No sense following that line of conversation. It’s a dead end. Over. Done. Her mind knows this. Her body just hasn’t gotten the news yet. “How did the taping go in Cambridge?”
“Not bad.” He inhales, pauses. “Opal, I want to see you. Can I? Can I see you?”
She closes her eyes. Just once—once—she wishes something wonderful could happen to her without cost. Something perfect that she doesn’t have to pay for. “Not possible.”
“Why? Because I was arrested years ago? Because I made a mistake? Christ, Opal, even the judge didn’t take that seriously. I mean, he denied the restraining order, right? He wasn’t the one who said I can’t see you. Ask Ned—he’ll tell you I’m dependable.”
Shit. Ned. The hospital. “Have you heard about Ned?”
“Ned? No. What about him?”
“He’s in the hospital. Heart attack.”
“Christ, is he all right?”
“He’s in the coronary unit. He’s—” What do they call it? Stable? “He’s stable.”
“How’s Rose?”
“Rose is okay.” As okay as anyone could be, Opal supposes.
“Is anyone with her?”
“I’m going over as soon as we hang up.”
“And Ned’s in the hospital? Can he have visitors?”
“I don’t think so. Just family.”
“Tell Rose I asked, okay? Tell her to call me if there’s anything I can do. Tell her not to worry about the garage. I’ll go down and open up, finish up the jobs. Have her tell Ned not to worry about that stuff.”
“I’ll tell her.”
“Opal?”
“Yeah?”
“Will you call me sometimes? Let me know how things are going?”
“What’s the point?”
“The point is I care. The point is after everything is settled, maybe there’ll still be a chance for us. So will you? Call me?”

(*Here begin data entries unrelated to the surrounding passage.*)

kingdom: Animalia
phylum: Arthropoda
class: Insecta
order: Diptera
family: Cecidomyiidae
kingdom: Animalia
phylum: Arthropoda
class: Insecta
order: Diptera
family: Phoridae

Will she? Can she? “I don’t know. Maybe.”
ROSE ISN’T DRESSED. HER GLASSES ARE SMUDGED. SHE LOOKS awful, like she didn’t get much sleep.
“Am I too early?”
“No. Come on in.” Rose looks down at her bathrobe, starts to say something and stops. “Coffee?” she asks.
“I’ll get it,” Opal says. She fills a cup, holds the pot up toward Rose in question.

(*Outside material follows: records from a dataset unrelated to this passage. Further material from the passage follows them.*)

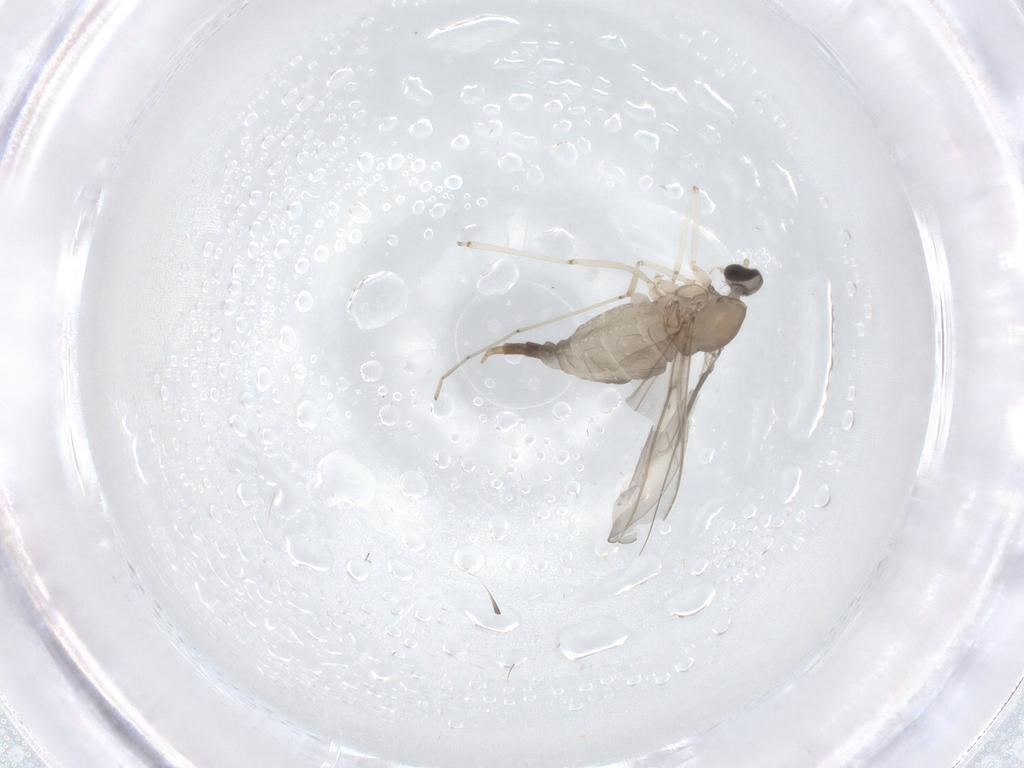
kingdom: Animalia
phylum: Arthropoda
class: Insecta
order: Diptera
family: Cecidomyiidae
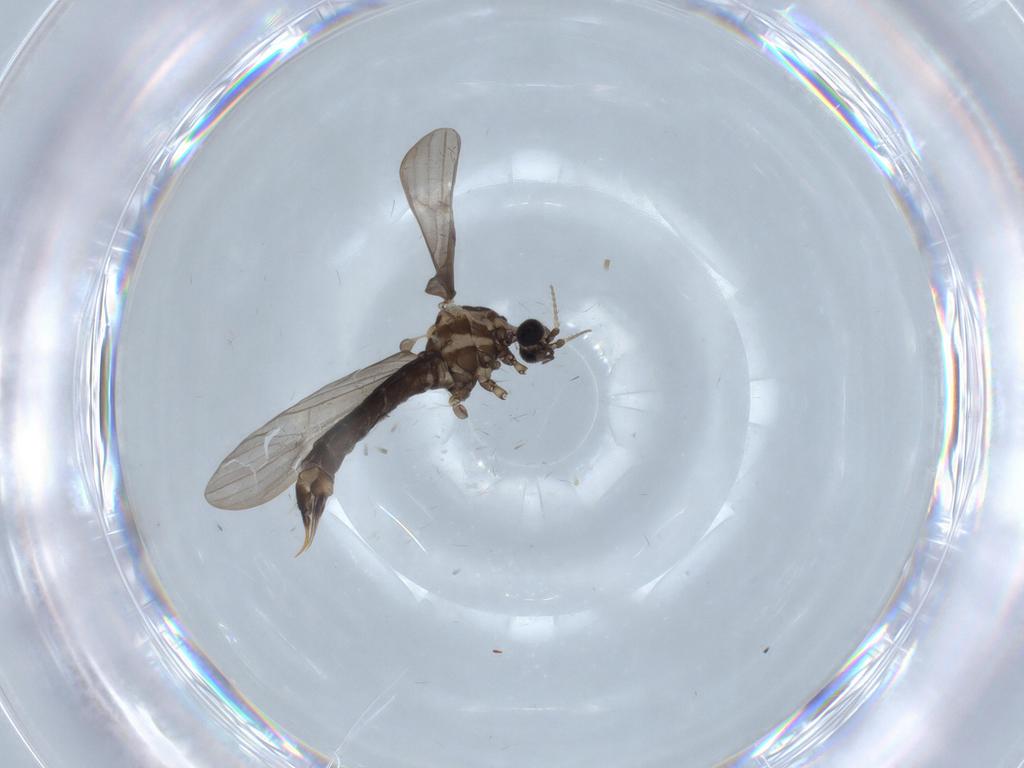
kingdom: Animalia
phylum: Arthropoda
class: Insecta
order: Diptera
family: Cecidomyiidae
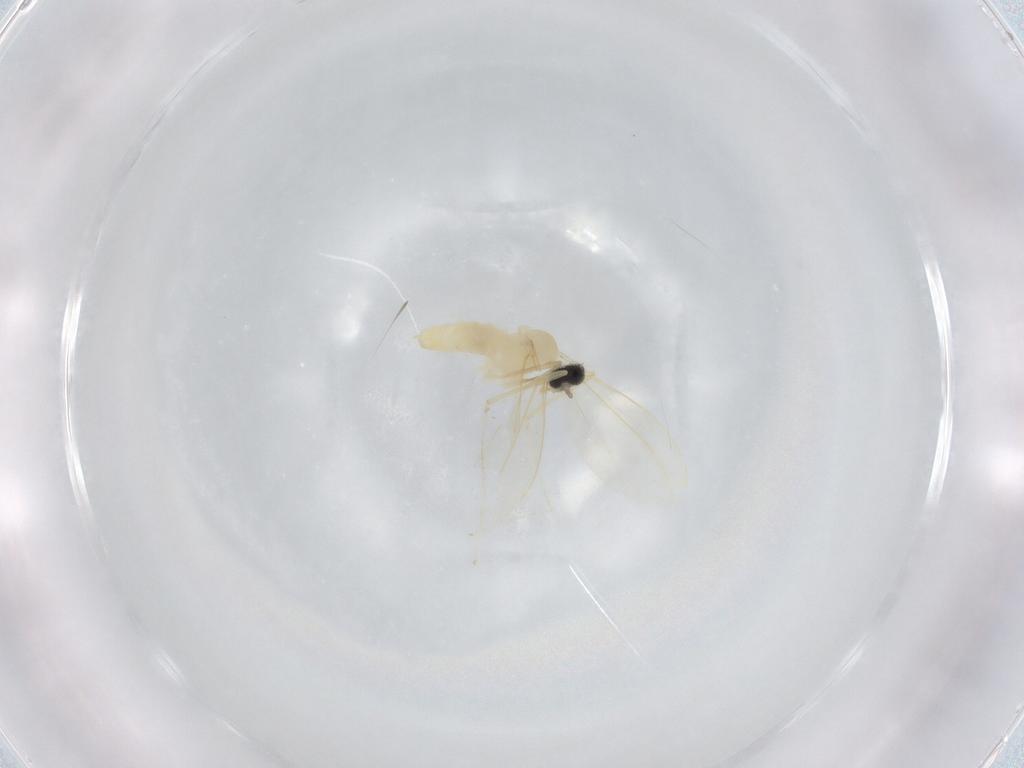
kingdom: Animalia
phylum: Arthropoda
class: Insecta
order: Diptera
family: Cecidomyiidae
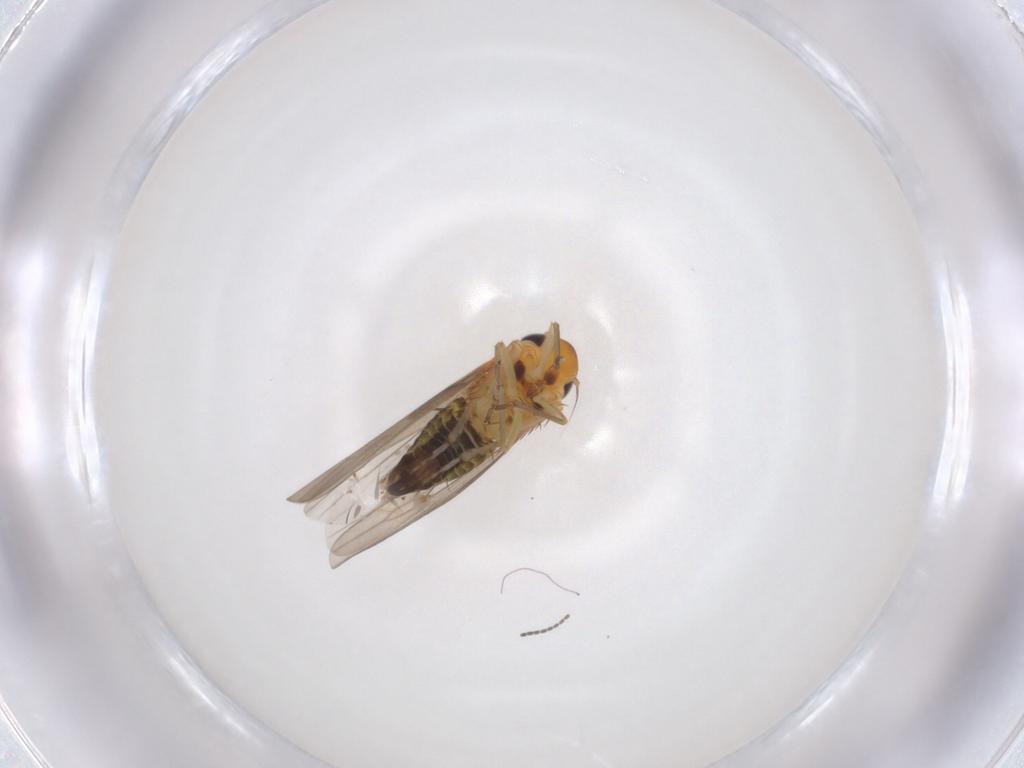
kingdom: Animalia
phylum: Arthropoda
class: Insecta
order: Hemiptera
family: Cicadellidae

“Thanks. Milk’s in the fridge.”
“Ty called.” Opal pulls up a chair. There are only two at the table. She must be sitting in Ned’s. “He said not to worry, he’ll take care of things at the station. He said to be sure and tell Ned that, so he won’t worry.” Rose has the dazed look of someone who’s been in an accident. Opal is not certain she’s listening. “Have you heard anything this morning?”
“I called the hospital about
an hour ago. They said he was resting comfortably. Visiting hours start at ten.”

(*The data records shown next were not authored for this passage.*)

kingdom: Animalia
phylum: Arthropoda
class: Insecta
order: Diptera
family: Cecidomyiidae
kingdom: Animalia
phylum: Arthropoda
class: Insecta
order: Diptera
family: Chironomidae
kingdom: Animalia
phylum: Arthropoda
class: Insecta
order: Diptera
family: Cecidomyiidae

“I’ll take you,” Opal says.
“You don’t have to. I’ve got Ned’s truck.”
“I want to.”
“You’ve got work.”
“I don’t go in until one. Please, let me.”
“I don’t want to be a bother.”
“No bother. It will help take my mind off Zack.”
Rose looks up, eyes alive. “How is he?”
“Who the hell knows?” Opal feels anger rise. “Half the time I phone there’s no answer. It’s driving me crazy. I don’t know how I’m going to get through another week of it. I keep wondering, does Billy know he likes macaroni for breakfast? Or that he can’t sleep without Tigger? Or that you have to read him a story every night before he goes to bed? Or that he worries about things like where birds go when they die? Shit, I’m sorry. You’ve got enough on your mind without hearing about my problems.”
A thunk sounds on the porch. “The paper,” Rose says. She crosses to the door and retrieves the Daily News. “Ned loves the sports pages. He has to read them every morning. It’s like a religion with him.” She stops short. “Do you think they’ll let me bring it in to him?”
“Sure,” Opal says. The coffee is making her have to pee. “Can I use the bathroom?”
“Upstairs. Second door on the left.” Rose opens to the sports page. “The Red Sox won,” she reports. “That will make Ned happy.”
From the small window in the upstairs bath, Opal looks down on her house. There’s a good view from here. You can see everything. Suddenly she remembers that day she and Ty had been making out on the lawn. Him on top, straddling her. Rose sure must have gotten an eyeful that day. She turns from the window, wishing it were that easy to excise memories of Ty from her mind.
She pees, washes up, then retraces her steps down the hall. As she passes a doorway, she peers in. Todd’s, she guesses. It looks like he still lives here. A shell of a room, waiting for a ghost.